Io tengo per fermo che ἁρπυίας sia un secondo epiteto compagno di ἠϋκόμους. Il duplicare o moltiplicare gli epiteti senza congiungerli fra loro con alcuna particella congiuntiva, poco usitato dai poeti latini, è familiarissimo ai poeti greci; e proprissimo di Omero, e dietro lui, degli altri: siccome di Dante (secondochè osserva Monti nella Proposta) e degli altri poeti italiani.

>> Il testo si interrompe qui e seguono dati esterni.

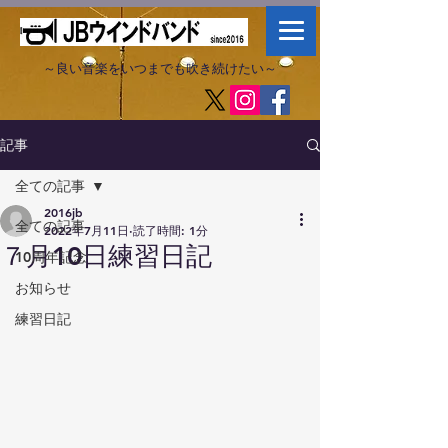
～良い音楽をいつまでも吹き続けたい～​
記事
全ての記事
2016jb
全ての記事
2022年7月11日
読了時間: 1分
７月10日練習日記
10周年記念
お知らせ
練習日記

Vedi fra gli altri infiniti luoghi, odiss. α, 96-100, il qual luogo è ripetuto più d'una volta nell'Iliade, e s'io non fallo, anche nell'odissea.

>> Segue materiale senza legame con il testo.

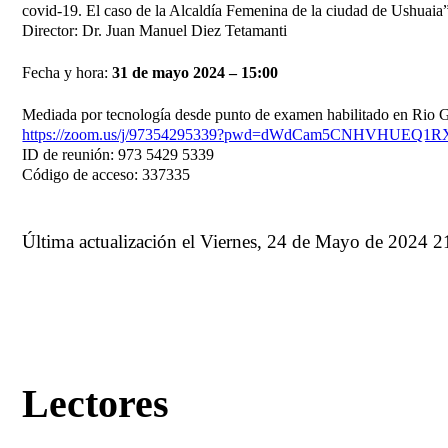
covid-19. El caso de la Alcaldía Femenina de la ciudad de Ushuaia
Director: Dr. Juan Manuel Diez Tetamanti
Fecha y hora:
31 de mayo 2024 – 15:00
Mediada por tecnología desde punto de examen habilitado en Rio
https://zoom.us/j/97354295339?pwd=dWdCam5CNHVHUEQ1
ID de reunión: 973 5429 5339
Código de acceso: 337335
Última actualización el Viernes, 24 de Mayo de 2024 2
Lectores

[2791,1]  Del resto il luogo dell'iscrizione triopea ῞Αρπυιαι κλωθῶες ἀνηρείψαντο μέλαιναι * , dove ἅρπυιαι è manifesto aggettivo e sta per rapaci, nótisi essere espressamente imitato dai seguenti versi dell'odissea, ed averli l'autore avuti onninamente in vista.
Nῦν δέ μιν ἀκλειῶς ἅρπυιαι ἀνηρείψαντο * . α, 241. ξ, 371.
Tόϕρα δέ τὰς κούρας ἅρπυιαι ἀνηρείψαντο * . υ, 77.

 2792 Nótisi ancora l'aggettivo μέλαιναι compagno d'ἅρπυιαι e tuttavia non legato con questo per nessuna congiunzione.
[2792,1]  Il disuso del tema da cui venne il participio ἁρπυῖαι, il disuso di questa voce in senso o di participio o d'aggettivo, e l'uso comune della medesima per significare con nome appellativo quelle favolose bestie alate delle quali vedi Forcell. in Harpyiae, uso e favola che par più recente dei tempi d'Omero e d'Esiodo, dovettero indurre in errore i grammatici e gl'interpreti greci (e quindi i moderni) sopra il vero senso di quella voce negli addotti luoghi de' due poeti, e massime in quelli dell'odissea. V. l'interpretazione che ne dà Eustazio presso lo Scapula ec. {+Quando però non si voglia credere che la stessa mala intelligenza della voce ἅρπυιαι appresso Omero ec. (la qual mala intelligenza dev'essere molto antica) abbia dato origine ovvero occasione alla favola delle Arpie, il quale accidente non mancherebbe di esempi. Delle arpie vedi le note a Luciano, opp. Amstel. 1687. t. 1. p. 94. not. 5.} (15-16. Giugno 1823.).